The credit card delinquency rate-the percentage of accounts at least 30 days past due-rose in the first quarter, but in terms of dollars the statistic improved.
As tracked in the American Bankers Association's quarterly compilation of banks' consumer loan performance, 3.58% of credit card accounts were overdue on March 31. It was the fourth-highest reading among ABA figures dating back to 1980. It was up from 3.45% in the fourth quarter and 3.11% in the first quarter last year.
Economists are not terribly worried, and they say banks are better able to handle card problems now than they were in the last quarter of 1996, when account delinquencies spiked at 3.72%.
That attitude was reinforced by the positive trend in dollars delinquent.
Volume fell to 4.44% of outstandings in the first quarter, from 4.62% in the fourth and 5.42% in the first quarter of 1998.
That figure also peaked in the fourth quarter of 1996, at 5.45%.
For the last three years, "banks have been tightening their underwriting standards and scaling back lines of credit to people viewed as higher risk," said Keith Leggett, senior economist at the ABA in Washington. As a result, "there is less dollar volume being exposed."
Industry economists were pessimistic in 1997, after several consecutive quarters of high delinquencies in credit cards and other lending categories. If economic conditions deteriorated, they feared, defaults would skyrocket and erase lenders' profits.
Among the reasons that those concerns have subsided is banks' increasing use of sophisticated risk management tools as they have extended loans to a broader base of consumers.

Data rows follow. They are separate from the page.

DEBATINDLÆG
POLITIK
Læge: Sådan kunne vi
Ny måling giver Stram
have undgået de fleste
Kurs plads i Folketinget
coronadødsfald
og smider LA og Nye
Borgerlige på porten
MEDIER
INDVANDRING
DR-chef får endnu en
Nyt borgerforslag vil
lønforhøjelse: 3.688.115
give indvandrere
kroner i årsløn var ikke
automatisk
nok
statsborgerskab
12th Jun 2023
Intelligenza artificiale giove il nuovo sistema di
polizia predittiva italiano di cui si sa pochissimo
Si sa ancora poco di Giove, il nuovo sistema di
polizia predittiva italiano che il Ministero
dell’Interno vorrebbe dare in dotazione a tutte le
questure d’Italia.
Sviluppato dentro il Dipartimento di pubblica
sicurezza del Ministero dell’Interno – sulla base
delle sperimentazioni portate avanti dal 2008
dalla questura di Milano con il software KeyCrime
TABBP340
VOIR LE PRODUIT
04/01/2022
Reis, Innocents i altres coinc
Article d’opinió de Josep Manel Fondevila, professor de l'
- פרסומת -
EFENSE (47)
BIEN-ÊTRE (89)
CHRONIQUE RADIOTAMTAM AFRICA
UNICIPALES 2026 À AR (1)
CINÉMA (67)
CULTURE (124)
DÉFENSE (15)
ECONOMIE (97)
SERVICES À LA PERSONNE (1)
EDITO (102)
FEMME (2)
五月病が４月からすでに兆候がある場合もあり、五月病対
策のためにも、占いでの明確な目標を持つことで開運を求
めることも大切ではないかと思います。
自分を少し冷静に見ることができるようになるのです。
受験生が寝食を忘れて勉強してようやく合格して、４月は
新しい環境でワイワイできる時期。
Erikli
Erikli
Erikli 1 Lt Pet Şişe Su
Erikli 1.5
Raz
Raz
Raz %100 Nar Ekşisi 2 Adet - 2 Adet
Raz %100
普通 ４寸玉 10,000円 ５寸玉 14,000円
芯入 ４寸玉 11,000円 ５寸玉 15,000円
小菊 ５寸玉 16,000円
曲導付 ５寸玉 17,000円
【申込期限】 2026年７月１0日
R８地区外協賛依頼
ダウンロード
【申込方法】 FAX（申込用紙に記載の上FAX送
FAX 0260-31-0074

"The industry pulled back and reversed that upward trend" of delinquencies, said James Annable, chief economist at Bank One Corp. in Chicago.
Moreover, the flush economy has helped foster a "sanguine feeling" about delinquency rates," he said. "A recession seems a long way away in this kind of environment."
Unusual wage growth has put U.S. households "in remarkably good shape," Mr. Annable said. "Confidence is high, and consumers are spending a lot, but they really have the income, the capacity to spend."
Warren Heller, research director at Veribanc, a bank rating and research firm in Wakefield, Mass., said high card delinquencies reflect a "new paradigm."
Most card issuers say that "the situation has lasted so long, it's obviously stable," he said. But he views the stability as fragile.
Late fees and other credit card penalties are more than offsetting losses from delinquent accounts, he said. But if unemployment rises, there could be a "double whammy" of higher delinquencies and dwindling fee income.
Mr. Leggett said the fact that card delinquencies are "hovering at a high rate" and "haven't bounced back to previous levels" may be a good sign.
"Credit is available to a broader segment of our society, and that is really a positive development," he said. "Before, whole classes of individuals weren't able to get credit, but technology has made it possible for lenders to extend credit to greater segments of our population."
In home equity loans, the first-quarter results were similar to those of bank cards. The percentage of delinquent accounts rose (to 1.29%, from 1.24% in the fourth quarter), but the percentage of dollars delinquent dropped (to 0.69%, from 0.78%).
Among direct auto loans, delinquencies fell to 1.96%, from 2.06% the previous quarter. The figure for indirect auto loans fell to 2.43%, from 2.47%.
Delinquencies declined in the ABA's composite ratio, which incorporates eight types of closed-end loans. Delinquent accounts represented 2.32% of the composite total, down from 2.35% in the previous quarter. Delinquent dollars decreased to 1.68% of outstandings, from 1.7%.